Carmina tedeschi. Quando Richard Strauss e Carl Orff guardavano al Medioevo.

Il Romanticismo ha sempre avuto un debole per il Medioevo. I grandi scrittori romantici come Walter Scott e Victor Hugo (ma anche i minori, come il nostro Massimo D’Azeglio con il suo Ettore Fieramosca) raccontavano il mondo cristiano faticosamente emerso dal crollo del sistema politico antico a un pubblico che sognava a occhi aperti storie di cavalier, d’armi e d’amori. I pittori dipingevano le rovine dei castelli gotici sullo sfondo di una natura ormai attraversata dalle locomotive a vapore, accanto a grandi scene di rievocazione storica su tele d’immense dimensioni, grandi come scenografie teatrali.

I musicisti, infine, erano i più accaniti sostenitori di questa generale e trasversale rivolta contro lo spirito dell’Illuminismo, che aveva bollato il Medioevo come un periodo di secoli bui, un’epoca dominata dalla superstizione religiosa e dall’ingiustizia più intollerabile.

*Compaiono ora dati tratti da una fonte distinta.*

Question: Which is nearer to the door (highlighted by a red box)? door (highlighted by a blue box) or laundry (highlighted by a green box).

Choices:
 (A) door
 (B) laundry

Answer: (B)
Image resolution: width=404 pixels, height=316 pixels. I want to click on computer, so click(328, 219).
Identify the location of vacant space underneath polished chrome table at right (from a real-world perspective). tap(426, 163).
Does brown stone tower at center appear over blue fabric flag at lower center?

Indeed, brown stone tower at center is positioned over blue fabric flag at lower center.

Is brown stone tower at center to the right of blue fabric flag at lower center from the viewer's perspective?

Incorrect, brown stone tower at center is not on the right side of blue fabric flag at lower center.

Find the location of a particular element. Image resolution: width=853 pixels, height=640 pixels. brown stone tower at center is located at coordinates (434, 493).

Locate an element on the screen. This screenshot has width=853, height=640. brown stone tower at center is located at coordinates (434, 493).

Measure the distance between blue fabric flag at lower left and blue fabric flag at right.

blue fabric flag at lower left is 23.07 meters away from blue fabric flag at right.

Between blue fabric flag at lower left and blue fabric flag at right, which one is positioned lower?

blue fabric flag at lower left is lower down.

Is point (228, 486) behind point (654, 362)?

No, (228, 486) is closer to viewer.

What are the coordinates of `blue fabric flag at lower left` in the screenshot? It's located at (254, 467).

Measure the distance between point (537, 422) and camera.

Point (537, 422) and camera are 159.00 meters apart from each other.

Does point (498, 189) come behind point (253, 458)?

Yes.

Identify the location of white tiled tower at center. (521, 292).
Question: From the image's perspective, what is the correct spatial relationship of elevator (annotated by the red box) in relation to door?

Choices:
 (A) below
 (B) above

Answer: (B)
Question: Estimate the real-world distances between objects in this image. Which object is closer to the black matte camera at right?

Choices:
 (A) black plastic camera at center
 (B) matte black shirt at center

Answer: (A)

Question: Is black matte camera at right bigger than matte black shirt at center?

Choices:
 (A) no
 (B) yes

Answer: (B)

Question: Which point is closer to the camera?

Schubert, per esempio, sognava di raggiungere il successo in teatro con opere come Fierrabras, ambientata nella Spagna sconquassata dalle lotte tra principi mori e cavalieri cristiani. L’opera romantica tedesca, dal Freischütz di Weber in poi, inventa un Medioevo dai mille risvolti espressivi, che trovano la loro sintesi più alta nella poderosa fortezza artistica e spirituale della produzione di Wagner. Tannhäuser, Lohengrin, Die Meistersinger von Nürnberg e Parsifal formano un possente quadrilatero spirituale dell’identità tedesca, che per Wagner affondava le radici nella fedeltà alla patria e alla lingua materna che le sparse tribù e stirpi rimaste al di qua del Reno avevano saputo serbare al declino dell’Impero carolingio. La cultura tedesca è rimasta legata a questa visione, grazie alla formidabile forza espressiva dell’arte di Wagner, e sono ben pochi i musicisti tedeschi del tardo Ottocento e del Novecento che hanno saputo sottrarsi all’influenza del teatro di Bayreuth.

Certamente non Richard Strauss, il maggior autore teatrale della musica tedesca dopo Wagner, e nemmeno quell’eclettico e difficilmente classificabile musicista che è Carl Orff. Il loro Medioevo, ovviamente, assume tinte differenti da quello di Wagner.

Come avremo modo di ascoltare venerdì 6 settembre (Teatro Regio, ore 21), Till Eulenspiegel di Strauss è una maniera ironica e metaforica di rievocare la Germania di Dürer e dei Comuni, mentre i Carmina Burana di Orff rappresentano il tentativo di piegare la scabra rudezza della primitiva poesia in lingua latina del mondo medioevale tedesco a un linguaggio musicale moderno e antiromantico.

Del resto, non desta sorpresa che il Medioevo sia rimasto così a lungo un punto di riferimento per l’arte tedesca: quale altra lingua ha continuato a essere letta e stampata in caratteri gotici fino alla metà del Novecento?